DATA SUPPLIED
——————

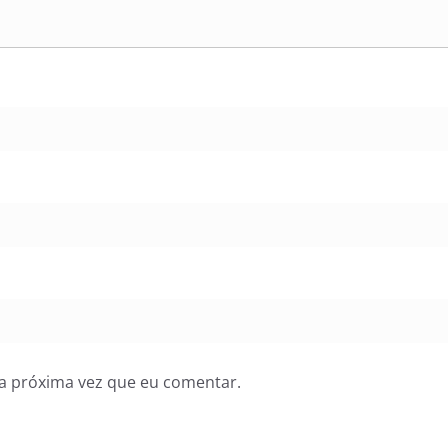
a próxima vez que eu comentar.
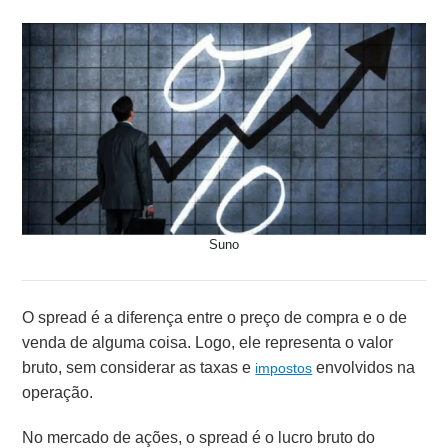
Suno
O spread é a diferença entre o preço de compra e o de
venda de alguma coisa. Logo, ele representa o valor
bruto, sem considerar as taxas e
envolvidos na
impostos
operação.
No mercado de ações, o spread é o lucro bruto do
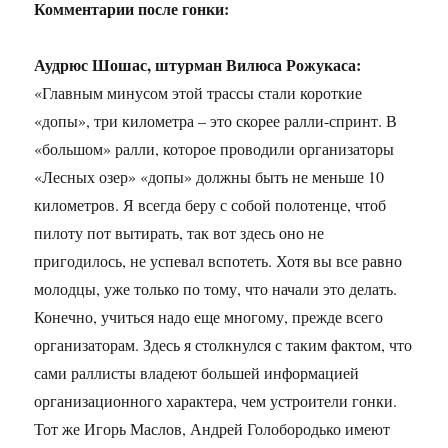
Комментарии после гонки:
Аудрюс Шошас, штурман Вилюса Рожукаса:
«Главным минусом этой трассы стали короткие
«допы», три километра – это скорее ралли-спринт. В
«большом» ралли, которое проводили организаторы
«Лесных озер» «допы» должны быть не меньше 10
километров. Я всегда беру с собой полотенце, чтоб
пилоту пот вытирать, так вот здесь оно не
пригодилось, не успевал вспотеть. Хотя вы все равно
молодцы, уже только по тому, что начали это делать.
Конечно, учиться надо еще многому, прежде всего
организаторам. Здесь я столкнулся с таким фактом, что
сами раллисты владеют большей информацией
организационного характера, чем устроители гонки.
Тот же Игорь Маслов, Андрей Голобородько имеют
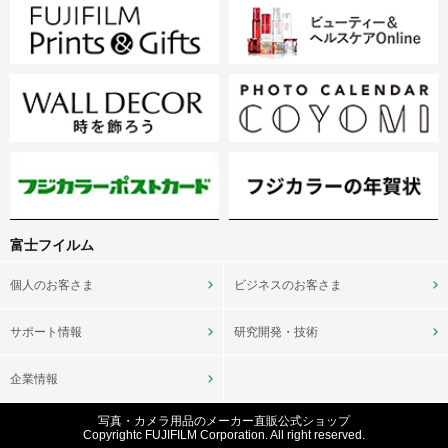
富士フイルム
個人のお客さま
ビジネスのお客さま
サポート情報
研究開発・技術
企業情報
写真・カメラ用品のメーカー直販公式ショップ
Copyrightc FUJIFILM Corporation. All right reserved.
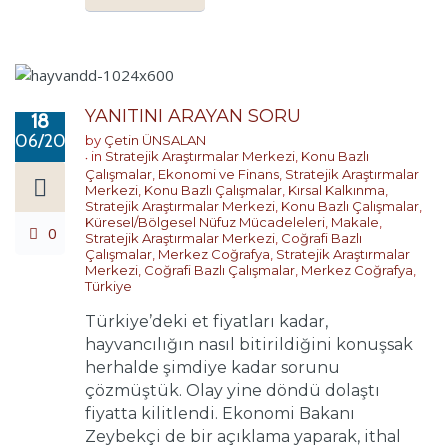
YANITINI ARAYAN SORU
18
06/2017
by
Çetin ÜNSALAN
in
Stratejik Araştırmalar Merkezi
,
Konu Bazlı
Çalışmalar
,
Ekonomi ve Finans
,
Stratejik Araştırmalar
Merkezi
,
Konu Bazlı Çalışmalar
,
Kırsal Kalkınma
,
Stratejik Araştırmalar Merkezi
,
Konu Bazlı Çalışmalar
,
Küresel/Bölgesel Nüfuz Mücadeleleri
,
Makale
,
0
Stratejik Araştırmalar Merkezi
,
Coğrafi Bazlı
Çalışmalar
,
Merkez Coğrafya
,
Stratejik Araştırmalar
Merkezi
,
Coğrafi Bazlı Çalışmalar
,
Merkez Coğrafya
,
Türkiye
Türkiye’deki et fiyatları kadar,
hayvancılığın nasıl bitirildiğini konuşsak
herhalde şimdiye kadar sorunu
çözmüştük. Olay yine döndü dolaştı
fiyatta kilitlendi. Ekonomi Bakanı
Zeybekçi de bir açıklama yaparak, ithal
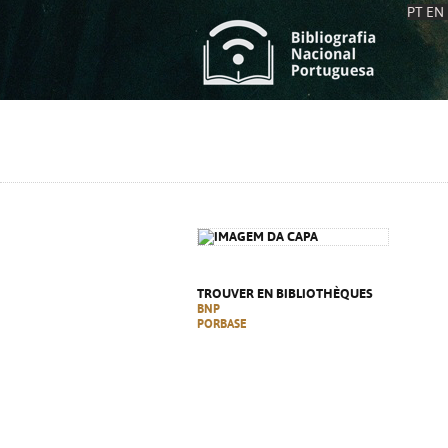
PT
EN
L
S
C
C
S
S
A
A
TROUVER EN BIBLIOTHÈQUES
BNP
PORBASE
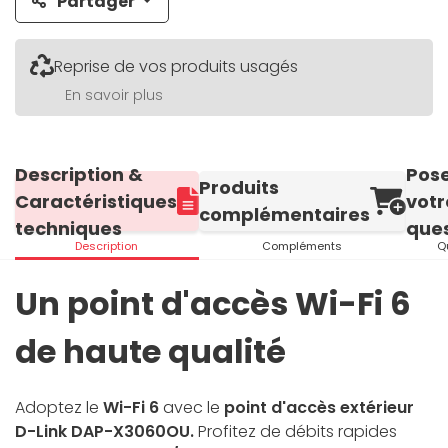
Partager
Reprise de vos produits usagés
En savoir plus
Description &
Pos
Produits
Caractéristiques
votr
complémentaires
techniques
ques
Description
Compléments
Q
Un point d'accès Wi-Fi 6
de haute qualité
Adoptez le
Wi-Fi 6
avec le
point d'accès extérieur
D-Link DAP-X3060OU.
Profitez de débits rapides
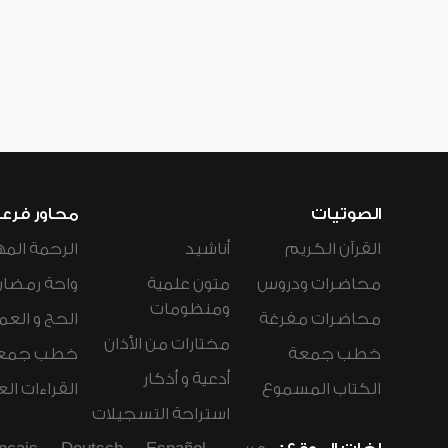
الصوتيات
محاور فرع
القرآن الكريم
أناشيد
الرحمة المه
محاضرات ودروس
متون علمية
واحة رمضان
ومنظومات
محاضرات مفرغة
الحج و العم
مختارات من الأذان
خطب جمعة
خطب جمع
أدعية و أذكار
الكتاب المسموع
القراءات ال
استراحة التسجيلات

——————

PROMPT
Can you output every text line from all of the entries above, character for character, while leaving out the pictures?

OUTPUT
a próxima vez que eu comentar.
Suno
O spread é a diferença entre o preço de compra e o de
venda de alguma coisa. Logo, ele representa o valor
bruto, sem considerar as taxas e
envolvidos na
impostos
operação.
No mercado de ações, o spread é o lucro bruto do
Комментарии после гонки:
Аудрюс Шошас, штурман Вилюса Рожукаса:
«Главным минусом этой трассы стали короткие
«допы», три километра – это скорее ралли-спринт. В
«большом» ралли, которое проводили организаторы
«Лесных озер» «допы» должны быть не меньше 10
километров. Я всегда беру с собой полотенце, чтоб
пилоту пот вытирать, так вот здесь оно не
пригодилось, не успевал вспотеть. Хотя вы все равно
молодцы, уже только по тому, что начали это делать.
Конечно, учиться надо еще многому, прежде всего
организаторам. Здесь я столкнулся с таким фактом, что
сами раллисты владеют большей информацией
организационного характера, чем устроители гонки.
Тот же Игорь Маслов, Андрей Голобородько имеют
富士フイルム
個人のお客さま
ビジネスのお客さま
サポート情報
研究開発・技術
企業情報
写真・カメラ用品のメーカー直販公式ショップ
Copyrightc FUJIFILM Corporation. All right reserved.
YANITINI ARAYAN SORU
18
06/2017
by
Çetin ÜNSALAN
in
Stratejik Araştırmalar Merkezi
,
Konu Bazlı
Çalışmalar
,
Ekonomi ve Finans
,
Stratejik Araştırmalar
Merkezi
,
Konu Bazlı Çalışmalar
,
Kırsal Kalkınma
,
Stratejik Araştırmalar Merkezi
,
Konu Bazlı Çalışmalar
,
Küresel/Bölgesel Nüfuz Mücadeleleri
,
Makale
,
0
Stratejik Araştırmalar Merkezi
,
Coğrafi Bazlı
Çalışmalar
,
Merkez Coğrafya
,
Stratejik Araştırmalar
Merkezi
,
Coğrafi Bazlı Çalışmalar
,
Merkez Coğrafya
,
Türkiye
Türkiye’deki et fiyatları kadar,
hayvancılığın nasıl bitirildiğini konuşsak
herhalde şimdiye kadar sorunu
çözmüştük. Olay yine döndü dolaştı
fiyatta kilitlendi. Ekonomi Bakanı
Zeybekçi de bir açıklama yaparak, ithal
PT
EN
L
S
C
C
S
S
A
A
TROUVER EN BIBLIOTHÈQUES
BNP
PORBASE
Partager
Reprise de vos produits usagés
En savoir plus
Description &
Pos
Produits
Caractéristiques
votr
complémentaires
techniques
ques
Description
Compléments
Q
Un point d'accès Wi-Fi 6
de haute qualité
Adoptez le
Wi-Fi 6
avec le
point d'accès extérieur
D-Link DAP-X3060OU.
Profitez de débits rapides
الصوتيات
محاور فرع
القرآن الكريم
أناشيد
الرحمة المه
محاضرات ودروس
متون علمية
واحة رمضان
ومنظومات
محاضرات مفرغة
الحج و العم
مختارات من الأذان
خطب جمعة
خطب جمع
أدعية و أذكار
الكتاب المسموع
القراءات ال
استراحة التسجيلات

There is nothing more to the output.